Exercise: Parallel WordCounter
Build a thread-safe word frequency counter that processes text chunks in parallel. This exercise focuses on Part 1 of the chapter (threads, Arc<Mutex<>>, channels) — no async runtime needed.
Setup
cp -r solutions/day3/18_concurrency/ mysolutions/day3/18_concurrency/
cd mysolutions/day3/18_concurrency
cargo test # all tests should fail initially
What you implement
use std::collections::HashMap;
use std::sync::{Arc, Mutex};
pub struct WordCounter {
counts: Arc<Mutex<HashMap<String, usize>>>,
}
impl WordCounter {
pub fn new() -> Self;
/// Count words in a single string (single-threaded).
pub fn count(&self, text: &str);
/// Count words across multiple texts in parallel (one thread per text).
pub fn count_parallel(&self, texts: &[&str]);
/// Get the frequency of a specific word (case-insensitive).
pub fn get(&self, word: &str) -> usize;
/// Get the top N most frequent words, ordered by count descending.
pub fn top_n(&self, n: usize) -> Vec<(String, usize)>;
/// Merge another WordCounter's counts into this one.

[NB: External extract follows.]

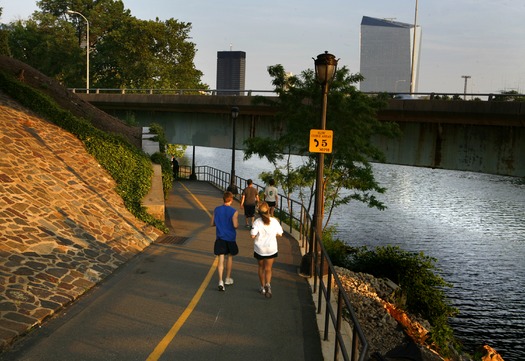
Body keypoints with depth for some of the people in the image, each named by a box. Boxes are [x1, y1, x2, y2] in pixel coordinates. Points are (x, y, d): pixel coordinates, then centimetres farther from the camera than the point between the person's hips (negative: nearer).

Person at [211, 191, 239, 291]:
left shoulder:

pub fn merge(&self, other: &WordCounter);
/// Reset all counts.
pub fn reset(&self);
}
/// Channel-based variant: count words using mpsc channels.

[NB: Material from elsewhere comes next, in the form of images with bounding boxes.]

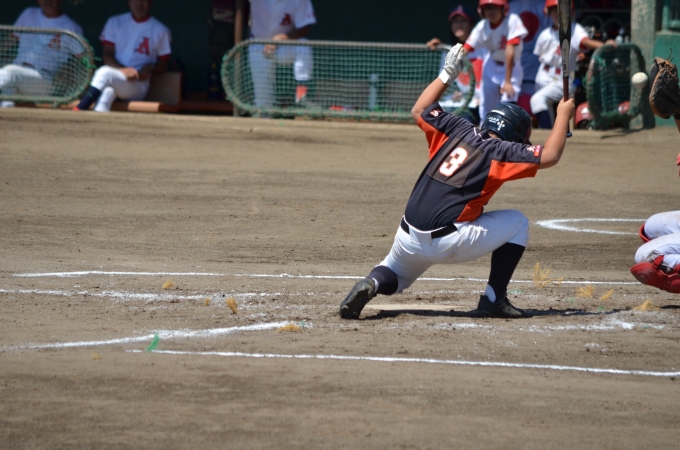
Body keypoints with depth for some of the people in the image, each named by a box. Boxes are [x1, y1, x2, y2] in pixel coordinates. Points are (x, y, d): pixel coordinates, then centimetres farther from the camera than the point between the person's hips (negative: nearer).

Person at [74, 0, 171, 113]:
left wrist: (150, 69, -13)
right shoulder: (115, 23, 12)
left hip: (139, 85, -3)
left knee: (105, 73, -32)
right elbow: (107, 56, 5)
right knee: (107, 91, -36)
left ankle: (78, 112, -43)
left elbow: (163, 64, 12)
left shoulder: (160, 30, 7)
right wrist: (123, 70, -16)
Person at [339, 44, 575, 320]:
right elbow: (549, 156, -7)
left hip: (409, 239, 5)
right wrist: (563, 116, 8)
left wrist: (447, 75, 35)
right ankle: (494, 299, 9)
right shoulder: (500, 151, -3)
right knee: (517, 223, 14)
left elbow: (419, 111, 28)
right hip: (448, 243, -5)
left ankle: (371, 285, -6)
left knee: (392, 278, 33)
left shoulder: (457, 131, 13)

pub fn count_with_channel(texts: &[&str]) -> HashMap<String, usize>;
What the tests cover
| # | Test | Concept |
|---|---|---|
| 1 | count_single_text | Basic Mutex locking |
| 2 | count_ignores_case_and_punctuation | Word normalisation |
| 3 | count_empty_input | Edge case |
| 4 | parallel_matches_sequential | thread::spawn + Arc<Mutex<>> |
| 5 | top_n_returns_most_frequent | Sorting by frequency |
| 6 | top_n_alphabetical_on_tie | Tie-breaking |
| 7 | merge_combines_counts | Multi-lock coordination |
| 8 | reset_clears_all_counts | HashMap::clear under lock |
| 9 | channel_counting_matches_sequential | mpsc::channel |
| 10 | concurrent_access_is_safe | Arc<WordCounter> shared across 10 threads |
Tips
- Normalise words to lowercase and strip leading/trailing ASCII punctuation.
- In
count_parallel, build a localHashMapper thread first, then merge into the shared map under a single lock — this minimises lock contention. - For
count_with_channel, remember todrop(tx)after spawning all threads so therxiterator terminates. top_nshould break ties alphabetically (ascending) when counts are equal.
Solution
The reference solution is in solutions/day3/18_concurrency/src/lib.rs.
Summary
Rust provides two powerful concurrency models:
- Threads: Best for CPU-intensive work and simple parallelism
- Async: Best for I/O-bound work and massive concurrency
Both models provide:
- Memory safety without garbage collection
- Data race prevention at compile time
- Zero-cost abstractions
- Excellent performance
Choose based on your workload characteristics, and don’t hesitate to combine both approaches when appropriate. The key is understanding the trade-offs and selecting the right tool for each part of your application.